What you should do ::
How many lines in the data below contain the word "Male"? Reply with the number only.

Data entries:
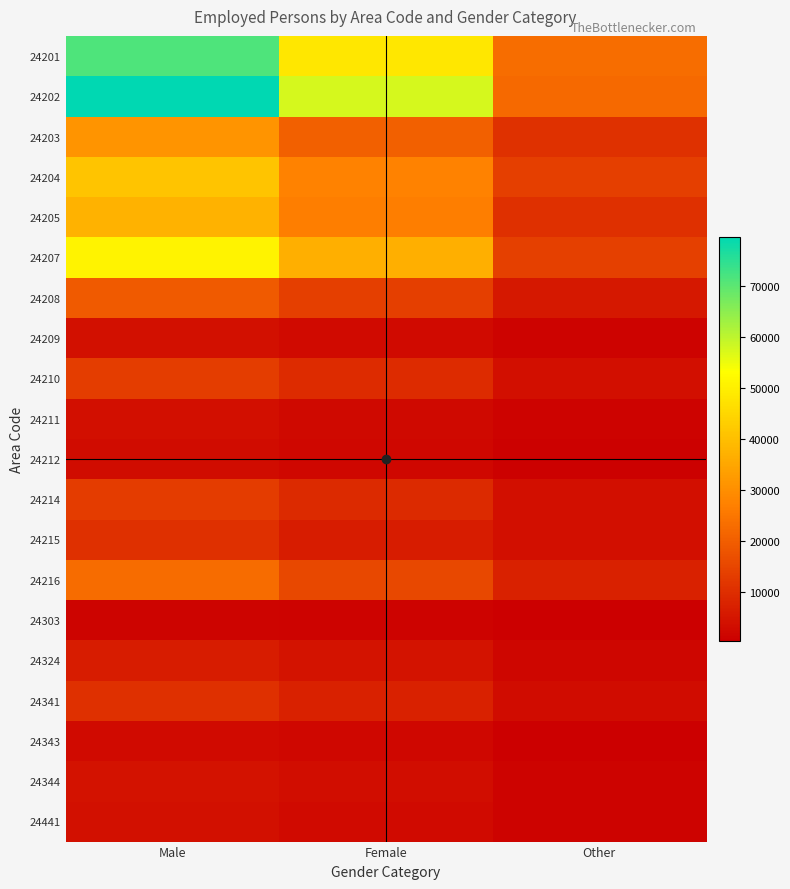

Between Male and Other, which is larger?

Male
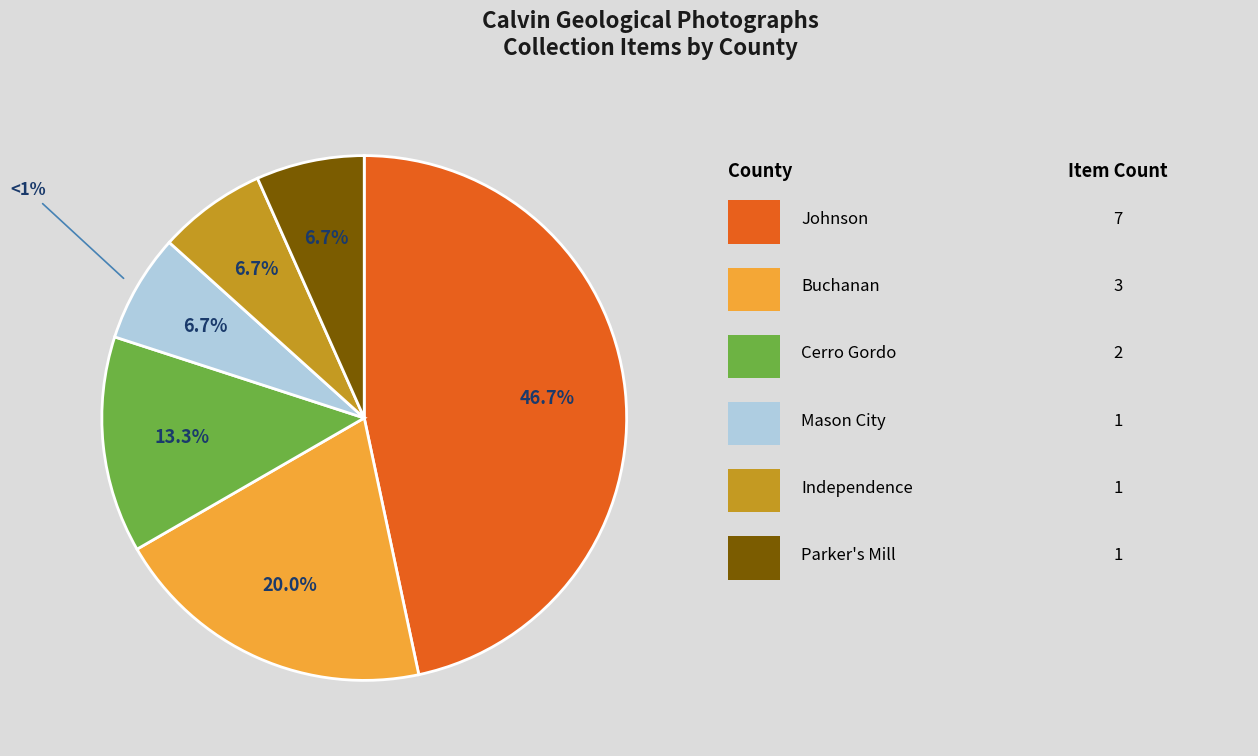

Which category has the biggest portion of the pie?

Johnson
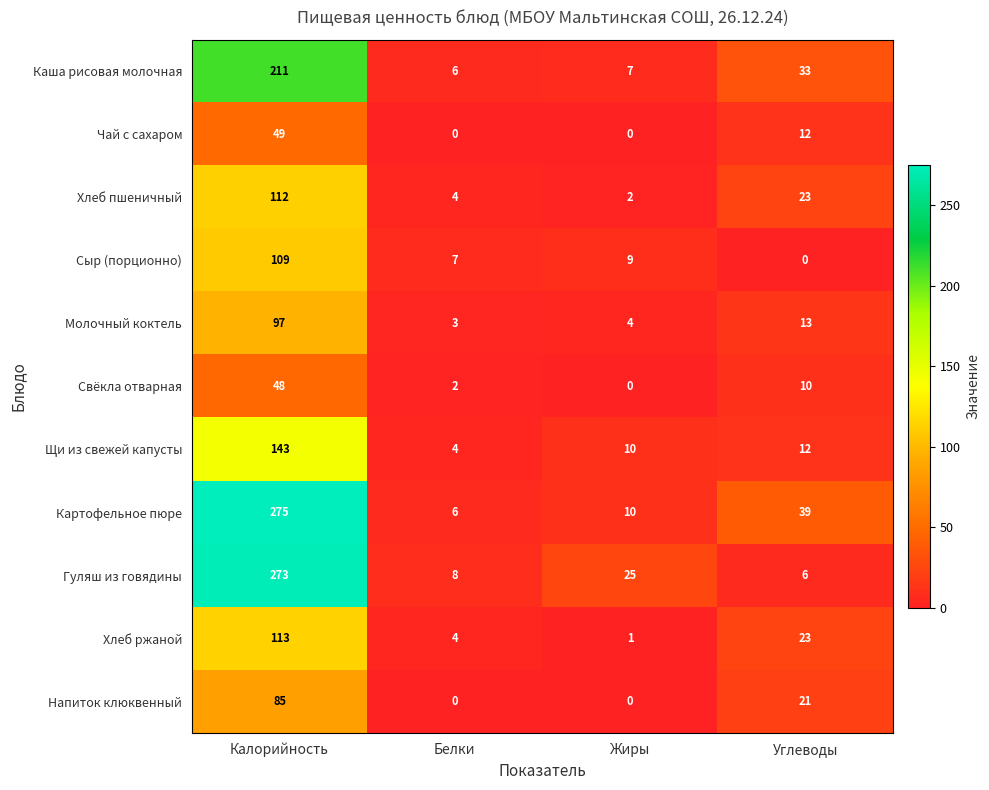

Which series has the largest total across all categories?

Картофельное пюре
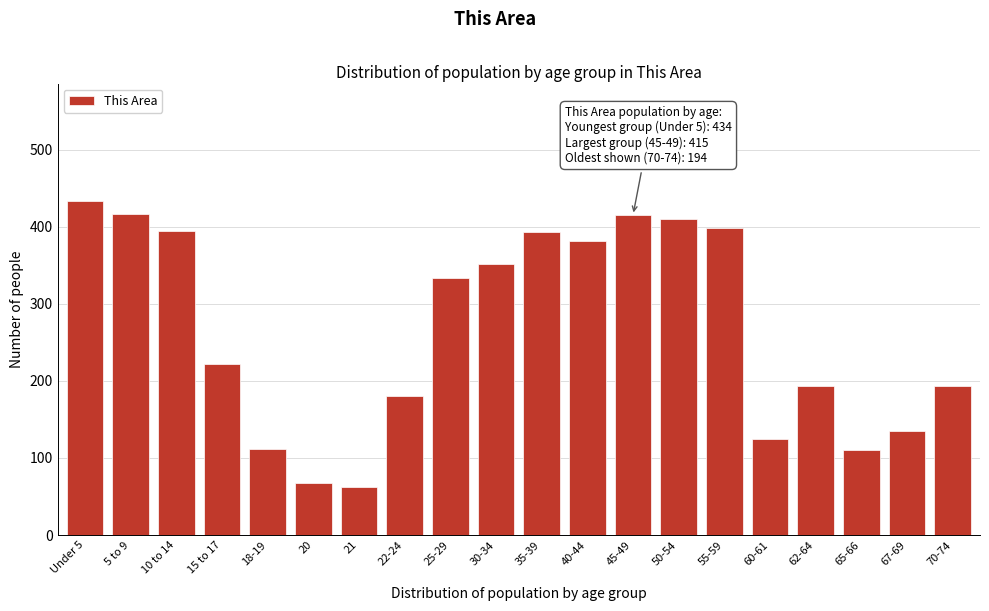

At which label is the value closest to 248?

15 to 17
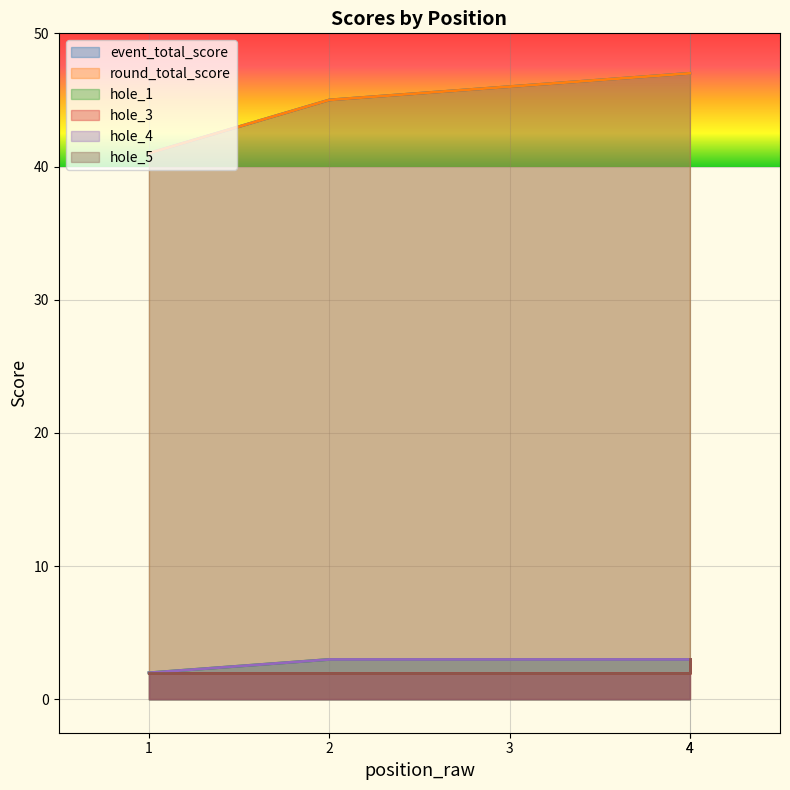

Is the value of event_total_score at 2 greater than the value of hole_3 at 4?

Yes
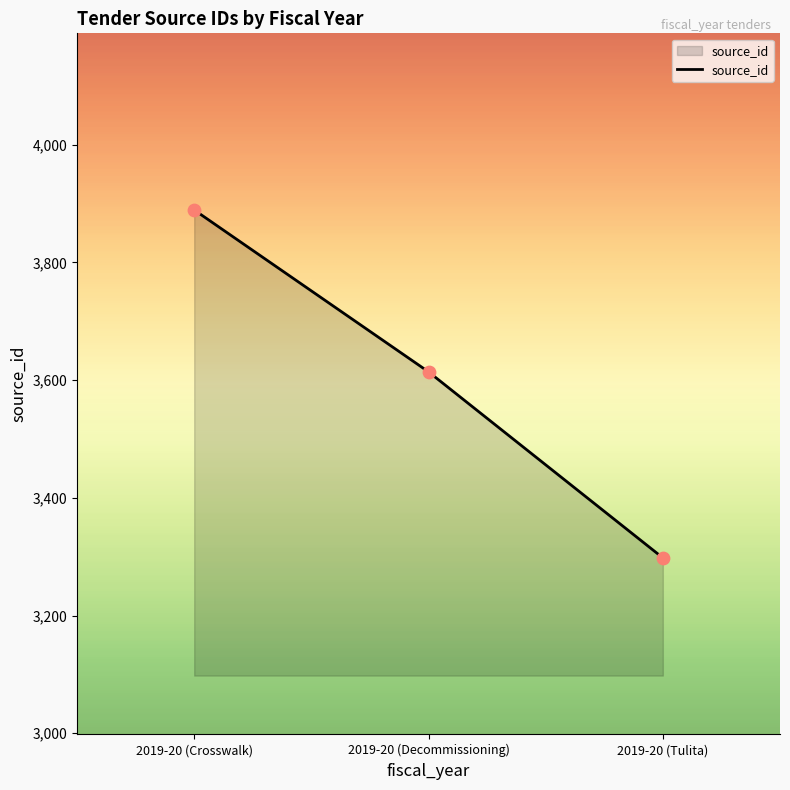

What is the change in value from 2019-20 (Crosswalk) to 2019-20 (Decommissioning)?

-275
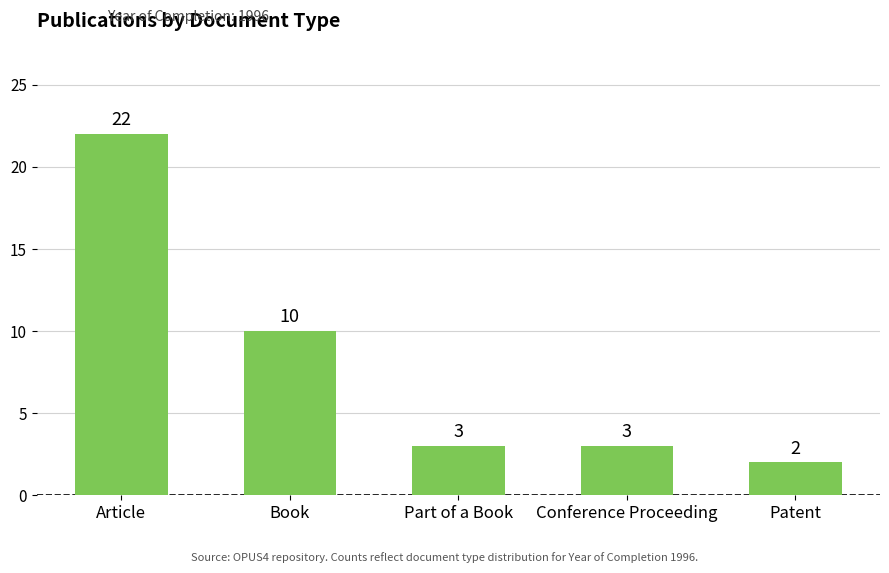

What is the label of the 5th bar from the right?

Article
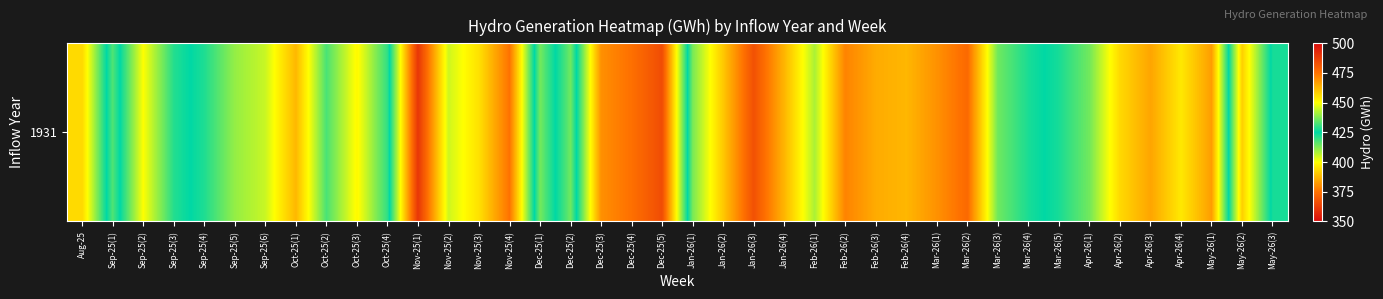

Which has a higher value, Feb-26(3) or Dec-25(2)?

Feb-26(3)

Response to this task ::
2